KABUL — Afghan President Hamid Karzai sought Sunday to rally public support for an upcoming military operation in the Taliban’s birthplace, promising that U.S. and NATO troops will push into insurgent areas there only after consultations with community leaders.

His remarks to about 2,000 officials and tribal leaders in Kandahar reflect a NATO strategy that makes bolstering the stature and capabilities of the Afghan government in the city as important as clearing neighborhoods of insurgents.

“There will be no military operation without your cooperation and consultation,” Karzai told the leaders as the commander of U.S. and NATO forces in Afghanistan, Gen. Stanley McChrystal, and NATO’s top civilian representative, Mark Sedwill, looked on.
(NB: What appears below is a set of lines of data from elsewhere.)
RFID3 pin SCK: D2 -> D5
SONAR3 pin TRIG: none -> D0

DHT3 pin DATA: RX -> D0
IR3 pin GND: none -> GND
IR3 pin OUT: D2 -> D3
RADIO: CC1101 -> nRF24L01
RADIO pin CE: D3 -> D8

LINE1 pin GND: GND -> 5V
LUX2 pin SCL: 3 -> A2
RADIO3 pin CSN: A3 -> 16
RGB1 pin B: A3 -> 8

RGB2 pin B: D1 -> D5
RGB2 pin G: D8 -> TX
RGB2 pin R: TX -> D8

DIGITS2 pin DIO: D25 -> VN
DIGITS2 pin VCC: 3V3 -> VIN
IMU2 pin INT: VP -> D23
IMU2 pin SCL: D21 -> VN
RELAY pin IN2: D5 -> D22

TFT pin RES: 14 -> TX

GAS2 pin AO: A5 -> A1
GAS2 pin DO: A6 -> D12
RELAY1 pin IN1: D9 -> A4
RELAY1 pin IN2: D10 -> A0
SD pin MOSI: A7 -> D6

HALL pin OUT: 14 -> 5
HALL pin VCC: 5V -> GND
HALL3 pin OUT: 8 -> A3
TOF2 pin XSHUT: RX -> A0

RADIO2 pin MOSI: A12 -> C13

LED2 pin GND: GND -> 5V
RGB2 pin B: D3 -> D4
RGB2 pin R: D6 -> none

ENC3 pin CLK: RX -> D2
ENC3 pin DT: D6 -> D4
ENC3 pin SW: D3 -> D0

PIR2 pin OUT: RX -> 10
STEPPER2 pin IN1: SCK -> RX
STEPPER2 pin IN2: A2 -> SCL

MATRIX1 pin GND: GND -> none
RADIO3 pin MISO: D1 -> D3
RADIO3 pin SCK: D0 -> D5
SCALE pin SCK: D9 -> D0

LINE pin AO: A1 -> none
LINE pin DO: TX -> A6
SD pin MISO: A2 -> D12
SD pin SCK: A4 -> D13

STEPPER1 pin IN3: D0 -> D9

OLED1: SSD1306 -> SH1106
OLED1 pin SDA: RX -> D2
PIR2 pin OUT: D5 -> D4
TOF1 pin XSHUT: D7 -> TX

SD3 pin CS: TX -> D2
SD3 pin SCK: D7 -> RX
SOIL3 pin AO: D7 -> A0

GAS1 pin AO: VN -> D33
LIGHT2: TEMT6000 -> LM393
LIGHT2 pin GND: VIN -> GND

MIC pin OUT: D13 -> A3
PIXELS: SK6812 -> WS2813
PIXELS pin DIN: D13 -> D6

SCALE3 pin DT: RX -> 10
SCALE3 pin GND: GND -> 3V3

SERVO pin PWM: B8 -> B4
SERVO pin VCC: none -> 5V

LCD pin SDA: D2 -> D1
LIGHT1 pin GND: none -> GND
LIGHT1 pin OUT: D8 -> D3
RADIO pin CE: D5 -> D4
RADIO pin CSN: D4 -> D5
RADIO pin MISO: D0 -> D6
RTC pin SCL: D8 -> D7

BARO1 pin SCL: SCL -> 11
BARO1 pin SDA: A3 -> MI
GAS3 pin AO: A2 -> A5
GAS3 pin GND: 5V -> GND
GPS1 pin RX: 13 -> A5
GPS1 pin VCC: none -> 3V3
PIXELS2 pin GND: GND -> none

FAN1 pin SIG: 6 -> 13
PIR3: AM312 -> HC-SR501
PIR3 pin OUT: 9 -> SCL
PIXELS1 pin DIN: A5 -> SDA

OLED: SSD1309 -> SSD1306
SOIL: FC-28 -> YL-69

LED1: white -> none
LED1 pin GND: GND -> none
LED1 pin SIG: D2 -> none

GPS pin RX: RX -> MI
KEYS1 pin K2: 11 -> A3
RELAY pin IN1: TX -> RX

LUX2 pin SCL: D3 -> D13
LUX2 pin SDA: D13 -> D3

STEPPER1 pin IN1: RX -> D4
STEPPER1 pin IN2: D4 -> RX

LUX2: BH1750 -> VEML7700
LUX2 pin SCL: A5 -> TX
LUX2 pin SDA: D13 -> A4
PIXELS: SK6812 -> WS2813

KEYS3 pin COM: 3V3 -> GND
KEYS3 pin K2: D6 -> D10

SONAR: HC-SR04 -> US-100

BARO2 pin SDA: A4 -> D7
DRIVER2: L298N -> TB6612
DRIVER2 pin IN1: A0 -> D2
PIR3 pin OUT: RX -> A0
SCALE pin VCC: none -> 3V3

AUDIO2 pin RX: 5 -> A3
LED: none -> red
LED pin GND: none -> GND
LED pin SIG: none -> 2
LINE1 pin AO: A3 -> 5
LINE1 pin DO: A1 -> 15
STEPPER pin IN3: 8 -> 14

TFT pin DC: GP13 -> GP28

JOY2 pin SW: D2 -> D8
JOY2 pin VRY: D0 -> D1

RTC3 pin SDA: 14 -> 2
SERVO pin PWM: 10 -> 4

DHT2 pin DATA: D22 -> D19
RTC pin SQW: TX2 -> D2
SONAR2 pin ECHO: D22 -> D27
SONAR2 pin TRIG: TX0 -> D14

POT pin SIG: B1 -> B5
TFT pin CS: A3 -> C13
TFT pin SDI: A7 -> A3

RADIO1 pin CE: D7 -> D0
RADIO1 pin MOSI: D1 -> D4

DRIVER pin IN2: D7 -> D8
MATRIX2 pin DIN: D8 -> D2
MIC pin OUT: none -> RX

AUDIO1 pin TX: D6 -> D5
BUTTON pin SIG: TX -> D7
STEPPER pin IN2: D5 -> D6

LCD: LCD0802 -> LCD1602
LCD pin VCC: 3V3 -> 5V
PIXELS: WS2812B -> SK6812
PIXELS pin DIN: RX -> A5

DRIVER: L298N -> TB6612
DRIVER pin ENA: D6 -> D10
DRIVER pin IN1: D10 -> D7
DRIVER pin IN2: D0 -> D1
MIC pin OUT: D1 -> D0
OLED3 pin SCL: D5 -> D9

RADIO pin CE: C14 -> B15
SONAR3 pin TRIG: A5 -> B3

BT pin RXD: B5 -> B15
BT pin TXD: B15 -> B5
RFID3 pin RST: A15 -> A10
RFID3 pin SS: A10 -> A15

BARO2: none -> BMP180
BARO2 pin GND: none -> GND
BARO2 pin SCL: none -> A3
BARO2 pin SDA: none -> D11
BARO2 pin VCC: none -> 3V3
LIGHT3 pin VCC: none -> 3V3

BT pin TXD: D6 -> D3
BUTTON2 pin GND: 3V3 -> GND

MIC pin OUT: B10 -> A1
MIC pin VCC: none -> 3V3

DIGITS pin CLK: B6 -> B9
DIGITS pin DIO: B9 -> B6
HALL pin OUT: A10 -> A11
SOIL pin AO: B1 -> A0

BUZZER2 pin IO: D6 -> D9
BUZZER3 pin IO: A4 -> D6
U.S. and NATO forces are preparing a campaign in Kandahar expected to kick into high gear in June that will test President Obama’s gamble that tens of thousands more troops can turn the tide in the 8-year war. NATO hopes to wrap up the operation by Ramadan, the Islamic month of fasting and prayer that begins in early August.

Both U.S. and Afghan commanders have emphasized the need for support among Kandahar’s half million people, most of whom are members of the same Pashtun ethnic group as the Taliban. The Taliban was organized in Kandahar in the early 1990s and made the city their headquarters before they were ousted from power in the 2001 U.S.-led invasion.